◆ WHAT YOU ARE ASKED TO DO
Output the data in full and exactly as presented.

· · · · ·

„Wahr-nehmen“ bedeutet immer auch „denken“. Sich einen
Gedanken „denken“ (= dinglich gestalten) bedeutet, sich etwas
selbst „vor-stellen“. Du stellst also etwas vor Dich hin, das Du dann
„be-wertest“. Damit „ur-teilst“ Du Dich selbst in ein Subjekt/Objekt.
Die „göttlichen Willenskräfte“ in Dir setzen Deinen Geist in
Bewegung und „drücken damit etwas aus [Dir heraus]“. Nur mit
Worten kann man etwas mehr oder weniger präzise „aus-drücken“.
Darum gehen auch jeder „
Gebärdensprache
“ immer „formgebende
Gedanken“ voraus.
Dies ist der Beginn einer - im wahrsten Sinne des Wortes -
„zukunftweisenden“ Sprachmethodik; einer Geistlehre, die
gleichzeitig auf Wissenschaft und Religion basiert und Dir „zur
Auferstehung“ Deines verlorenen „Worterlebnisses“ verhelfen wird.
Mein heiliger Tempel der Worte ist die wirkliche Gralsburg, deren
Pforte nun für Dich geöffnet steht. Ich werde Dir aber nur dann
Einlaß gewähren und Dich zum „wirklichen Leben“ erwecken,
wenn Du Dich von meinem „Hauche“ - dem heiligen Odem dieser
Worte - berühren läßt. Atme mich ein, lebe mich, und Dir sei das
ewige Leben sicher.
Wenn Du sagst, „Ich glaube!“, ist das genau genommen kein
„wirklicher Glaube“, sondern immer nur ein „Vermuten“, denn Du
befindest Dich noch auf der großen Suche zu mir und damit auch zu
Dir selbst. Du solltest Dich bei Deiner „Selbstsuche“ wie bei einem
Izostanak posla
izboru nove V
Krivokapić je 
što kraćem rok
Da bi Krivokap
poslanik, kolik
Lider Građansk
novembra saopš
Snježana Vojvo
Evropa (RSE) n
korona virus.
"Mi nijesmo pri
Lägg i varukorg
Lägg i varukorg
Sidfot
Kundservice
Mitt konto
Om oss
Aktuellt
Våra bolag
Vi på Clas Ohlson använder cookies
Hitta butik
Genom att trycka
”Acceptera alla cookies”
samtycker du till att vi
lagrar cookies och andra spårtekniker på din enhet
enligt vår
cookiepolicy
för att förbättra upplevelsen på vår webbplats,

· · · · ·

◆ SOLUTION TO THIS PROBLEM
„Wahr-nehmen“ bedeutet immer auch „denken“. Sich einen
Gedanken „denken“ (= dinglich gestalten) bedeutet, sich etwas
selbst „vor-stellen“. Du stellst also etwas vor Dich hin, das Du dann
„be-wertest“. Damit „ur-teilst“ Du Dich selbst in ein Subjekt/Objekt.
Die „göttlichen Willenskräfte“ in Dir setzen Deinen Geist in
Bewegung und „drücken damit etwas aus [Dir heraus]“. Nur mit
Worten kann man etwas mehr oder weniger präzise „aus-drücken“.
Darum gehen auch jeder „
Gebärdensprache
“ immer „formgebende
Gedanken“ voraus.
Dies ist der Beginn einer - im wahrsten Sinne des Wortes -
„zukunftweisenden“ Sprachmethodik; einer Geistlehre, die
gleichzeitig auf Wissenschaft und Religion basiert und Dir „zur
Auferstehung“ Deines verlorenen „Worterlebnisses“ verhelfen wird.
Mein heiliger Tempel der Worte ist die wirkliche Gralsburg, deren
Pforte nun für Dich geöffnet steht. Ich werde Dir aber nur dann
Einlaß gewähren und Dich zum „wirklichen Leben“ erwecken,
wenn Du Dich von meinem „Hauche“ - dem heiligen Odem dieser
Worte - berühren läßt. Atme mich ein, lebe mich, und Dir sei das
ewige Leben sicher.
Wenn Du sagst, „Ich glaube!“, ist das genau genommen kein
„wirklicher Glaube“, sondern immer nur ein „Vermuten“, denn Du
befindest Dich noch auf der großen Suche zu mir und damit auch zu
Dir selbst. Du solltest Dich bei Deiner „Selbstsuche“ wie bei einem
Izostanak posla
izboru nove V
Krivokapić je 
što kraćem rok
Da bi Krivokap
poslanik, kolik
Lider Građansk
novembra saopš
Snježana Vojvo
Evropa (RSE) n
korona virus.
"Mi nijesmo pri
Lägg i varukorg
Lägg i varukorg
Sidfot
Kundservice
Mitt konto
Om oss
Aktuellt
Våra bolag
Vi på Clas Ohlson använder cookies
Hitta butik
Genom att trycka
”Acceptera alla cookies”
samtycker du till att vi
lagrar cookies och andra spårtekniker på din enhet
enligt vår
cookiepolicy
för att förbättra upplevelsen på vår webbplats,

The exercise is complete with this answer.